Quickstart¶
Initiating a Raster Object¶
We are going to use a set of Landsat 7 bands contained within the nc example data:
from pyspatialml import Raster
import pyspatialml.datasets.nc as nc
import matplotlib.pyplot as plt
predictors = [nc.band1, nc.band2, nc.band3, nc.band4, nc.band5, nc.band7]
These raster datasets are aligned in terms of their extent and coordinate reference systems. We can ‘stack’ these into a Raster class so that we can perform machine learning related operations on the set of rasters:
stack = Raster(predictors)
stack.lsat7_2000_10.cmap = "Blues"
stack.lsat7_2000_20.cmap = "Greens"
stack.lsat7_2000_30.cmap = "Reds"
stack.lsat7_2000_40.cmap = "RdPu"
stack.lsat7_2000_50.cmap = "autumn"
stack.lsat7_2000_70.cmap = "hot"
stack.plot(
title_fontsize=8,
label_fontsize=6,
legend_fontsize=6,
names=["B1", "B2", "B3", "B4", "B5", "B7"],
fig_kwds={"figsize": (8, 4)},
subplots_kwds={"wspace": 0.3}
)
plt.show()

Raster of stacked nc data¶
Upon ‘stacking’, syntactically-correct names for each RasterLayer are automatically generated from the file_paths.
Subset and Indexing¶
Indexing of Raster objects is provided by several methods:
The Raster[keys]
method enables key-based indexing using a name of a RasterLayer, or
a list of names. Direct subsetting of a Raster object instance returns a RasterLayer if only
a single label is used, otherwise it always returns a new Raster object containing only the
selected layers.
The Raster.iloc[int, list, tuple, slice]
method allows a Raster object instance to be
subset using integer-based indexing or slicing. The iloc
method returns a RasterLayer object
if only a single index is used, otherwise it always returns a new Raster object containing
only the selected layers.
Subsetting of a Raster object instance can also occur by using attribute names in the form of
Raster.name_of_layer
. Because only a single RasterLayer can be subset at one time using
this approach, a RasterLayer object is always returned.
Examples of methods to subset a Raster object:
# subset based on position
single_layer = stack.iloc[0]
# subset using a slice
new_raster_obj = stack.iloc[0:3] # slice
# subset using labels
single_layer = stack['lsat7_2000_10'] # key
single_layer = stack.lsat7_2000_10 # attribute
new_raster_obj = stack[('lsat7_2000_10', 'lsat7_2000_20')] # list or tuple of keys
Iterate through RasterLayers individually:
for name, layer in stack:
print(layer)

++++++++

Exercise requirements:
**a)** Answer these questions from the raster quickstart text:
(i) Which colormap is assigned to lsat7_2000_50?
(ii) What does the iloc method return when only a single index is used?
(iii) When layers are stacked, what are the RasterLayer names generated from?
**b)** Resume the raster quickstart text after its final line, continuing in the same style.
The lines after the raster quickstart text aren't needed.

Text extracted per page
++++++++

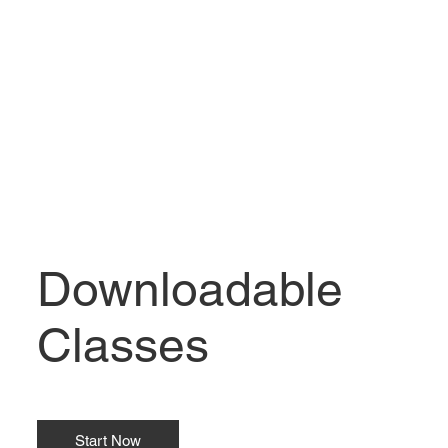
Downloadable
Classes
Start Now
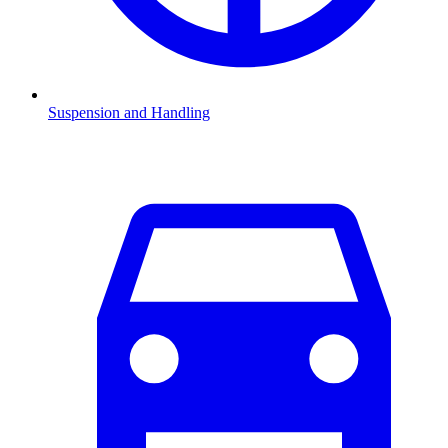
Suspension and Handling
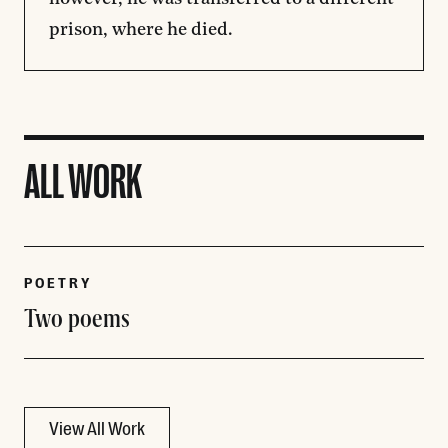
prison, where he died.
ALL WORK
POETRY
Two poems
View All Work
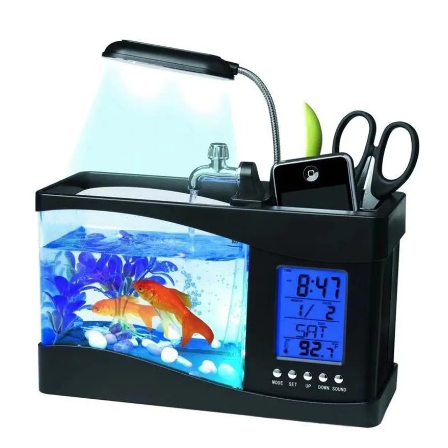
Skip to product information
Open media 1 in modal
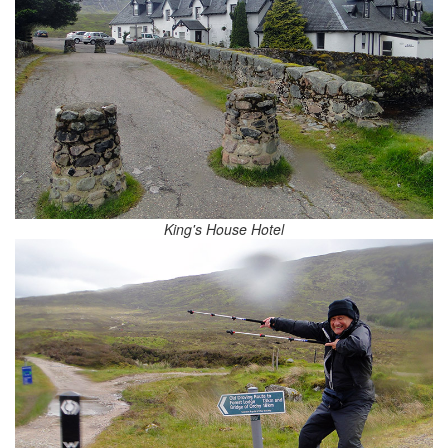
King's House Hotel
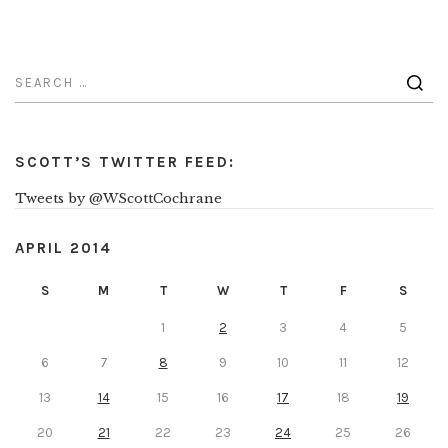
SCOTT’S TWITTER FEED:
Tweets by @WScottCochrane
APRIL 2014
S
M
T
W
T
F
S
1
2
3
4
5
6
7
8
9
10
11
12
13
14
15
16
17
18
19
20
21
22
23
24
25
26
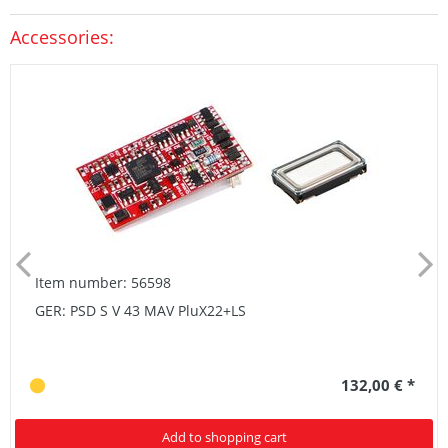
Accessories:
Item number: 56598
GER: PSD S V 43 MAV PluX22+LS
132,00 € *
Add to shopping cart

++++++++

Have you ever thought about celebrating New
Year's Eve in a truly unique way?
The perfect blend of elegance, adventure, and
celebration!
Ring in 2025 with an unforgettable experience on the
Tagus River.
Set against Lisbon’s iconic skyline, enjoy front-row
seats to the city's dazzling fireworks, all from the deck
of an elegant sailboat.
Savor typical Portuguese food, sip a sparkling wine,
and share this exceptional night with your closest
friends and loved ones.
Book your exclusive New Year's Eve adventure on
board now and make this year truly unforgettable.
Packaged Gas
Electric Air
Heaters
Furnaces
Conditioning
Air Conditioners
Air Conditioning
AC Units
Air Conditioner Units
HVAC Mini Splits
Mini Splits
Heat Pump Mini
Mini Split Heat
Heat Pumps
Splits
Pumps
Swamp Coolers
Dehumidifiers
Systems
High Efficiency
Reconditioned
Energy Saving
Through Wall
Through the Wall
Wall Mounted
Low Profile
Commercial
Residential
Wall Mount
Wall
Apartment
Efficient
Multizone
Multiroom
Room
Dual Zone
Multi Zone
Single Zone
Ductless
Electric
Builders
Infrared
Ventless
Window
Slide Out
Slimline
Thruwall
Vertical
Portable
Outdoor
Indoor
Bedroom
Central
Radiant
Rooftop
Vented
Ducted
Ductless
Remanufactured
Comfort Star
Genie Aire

++++++++

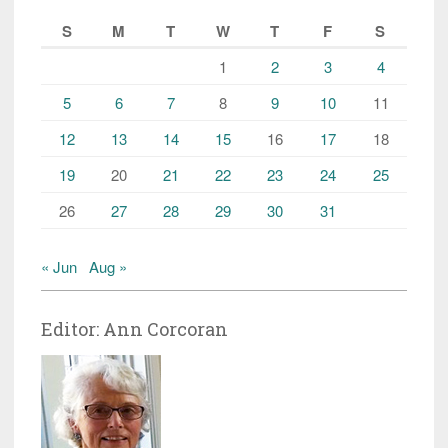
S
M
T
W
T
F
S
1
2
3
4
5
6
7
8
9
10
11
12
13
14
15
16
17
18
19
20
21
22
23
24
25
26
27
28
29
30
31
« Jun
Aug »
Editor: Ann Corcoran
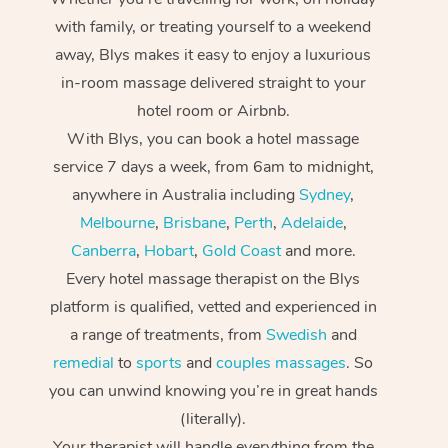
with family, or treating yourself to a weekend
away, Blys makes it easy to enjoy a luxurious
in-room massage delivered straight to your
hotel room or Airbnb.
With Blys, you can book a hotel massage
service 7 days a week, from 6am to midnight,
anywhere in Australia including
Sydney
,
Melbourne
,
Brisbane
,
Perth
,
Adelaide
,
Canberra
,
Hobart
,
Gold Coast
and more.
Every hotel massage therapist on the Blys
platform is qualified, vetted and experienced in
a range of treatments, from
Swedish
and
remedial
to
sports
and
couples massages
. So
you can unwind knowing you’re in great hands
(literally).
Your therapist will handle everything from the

++++++++

Task-by-task results:
**a)**
(i) "autumn"
(ii) A RasterLayer object
(iii) The file_paths

**b)**
Replace a RasterLayer with another:
stack.iloc[0] = Raster(nc.band7).iloc[0]
Appending and Dropping Layers¶
Append layers from another Raster to the stack. Note that this occurs in-place by default,
unless the in_place = False
parameter is used. Duplicate names are automatically
given a suffix:
stack.append(Raster(nc.band7))
stack.names
Rename RasterLayers using a dict of old_name : new_name pairs:
stack.names
stack.rename({'lsat7_2000_30': 'new_name'})
stack.names
stack.new_name
stack['new_name']
Drop a RasterLayer:
stack.names
stack.drop(labels='lsat7_2000_70_1')
stack.names
Integration with Pandas¶
Data from a Raster object can converted into a Pandas.DataDrame
, with each pixel
representing by a row, and columns reflecting the x, y coordinates and the
values of each RasterLayer in the Raster object:
import pandas as pd
df = stack.to_pandas(max_pixels=50000, resampling='nearest')
df.head()
The original raster is up-sampled based on max_pixels and the resampling method,
which uses all of resampling methods available in the underlying rasterio
library for decimated reads. The Raster.to_pandas method can be useful for
plotting datasets, or combining with a library such as plotnine
to create
ggplot2-style plots of stacks of RasterLayers:
from plotnine import *
(ggplot(df.melt(id_vars=['x', 'y']), aes(x='x', y='y', fill='value')) +
geom_tile() +
facet_wrap('variable'))
Saving a Raster to File¶
Save a Raster:
import tempfile
tmp_tif = tempfile.NamedTemporaryFile().name + '.tif'
newstack = stack.write(file_path=tmp_tif, nodata=-9999)
newstack.new_name.read()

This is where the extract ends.